Efficient and accurate object detection in video and image analysis is one of the major beneficiaries of the advancement in computer vision systems with the help of deep learning. With the aid of deep learning, more powerful tools evolved, which are capable to learn high-level and deeper features and thus can overcome the existing problems in traditional architectures of object detection algorithms. The work in this thesis aims to achieve high accuracy in object detection with good real-time performance. In the area of computer vision, a lot of research is going into the area of detection and processing of visual information, by improving the existing algorithms. The binarized neural network has shown high performance in various vision tasks such as image classification, object detection, and semantic segmentation. The Modified National Institute of Standards and Technology database (MNIST), Canadian Institute for Advanced Research (CIFAR), and Street View House Numbers (SVHN) datasets are used which is implemented using a pre-trained convolutional neural network (CNN) that is 22 layers deep.

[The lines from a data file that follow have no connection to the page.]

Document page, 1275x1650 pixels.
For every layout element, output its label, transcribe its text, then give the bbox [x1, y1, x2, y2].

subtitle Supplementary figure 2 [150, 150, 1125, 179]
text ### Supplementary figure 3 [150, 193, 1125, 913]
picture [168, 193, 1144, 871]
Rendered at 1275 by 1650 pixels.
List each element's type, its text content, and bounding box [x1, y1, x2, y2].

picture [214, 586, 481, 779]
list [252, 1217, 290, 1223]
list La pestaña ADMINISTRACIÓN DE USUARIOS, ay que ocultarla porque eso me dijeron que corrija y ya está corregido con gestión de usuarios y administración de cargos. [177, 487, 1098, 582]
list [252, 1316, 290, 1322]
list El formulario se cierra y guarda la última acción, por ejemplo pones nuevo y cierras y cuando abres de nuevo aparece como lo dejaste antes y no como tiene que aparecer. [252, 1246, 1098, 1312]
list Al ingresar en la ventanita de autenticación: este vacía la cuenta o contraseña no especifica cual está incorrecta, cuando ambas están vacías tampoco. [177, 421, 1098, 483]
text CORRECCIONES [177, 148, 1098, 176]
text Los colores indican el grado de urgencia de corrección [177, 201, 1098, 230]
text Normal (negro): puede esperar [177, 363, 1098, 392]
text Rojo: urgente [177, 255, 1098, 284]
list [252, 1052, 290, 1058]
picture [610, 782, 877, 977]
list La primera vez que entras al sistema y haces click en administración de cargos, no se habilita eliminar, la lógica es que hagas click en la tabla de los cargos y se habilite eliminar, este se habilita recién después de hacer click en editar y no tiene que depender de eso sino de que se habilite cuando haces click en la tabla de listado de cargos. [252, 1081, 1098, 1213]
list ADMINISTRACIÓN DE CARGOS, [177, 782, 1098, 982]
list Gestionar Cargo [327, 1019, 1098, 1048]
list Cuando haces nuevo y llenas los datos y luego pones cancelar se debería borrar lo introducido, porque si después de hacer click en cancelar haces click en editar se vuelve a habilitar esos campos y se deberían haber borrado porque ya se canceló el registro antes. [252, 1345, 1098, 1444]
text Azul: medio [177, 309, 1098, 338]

Supervised learning is used in the work, which classifies the particular dataset with the proper structure of the model. In still images, to improve accuracy, Googlenet is used. The final layer of the Googlenet is replaced with the transfer learning to improve the accuracy of the Googlenet. At the same time, the accuracy in moving images can be maintained by transfer learning techniques. Hardware is the main backbone for any model to obtain faster results with a large number of datasets. Here, Nvidia Jetson Nano is used which is a graphics processing unit (GPU), that can handle a large number of computations in the process of object detection. Results show that the accuracy of objects detected by the transfer learning method is more when compared to the existing methods.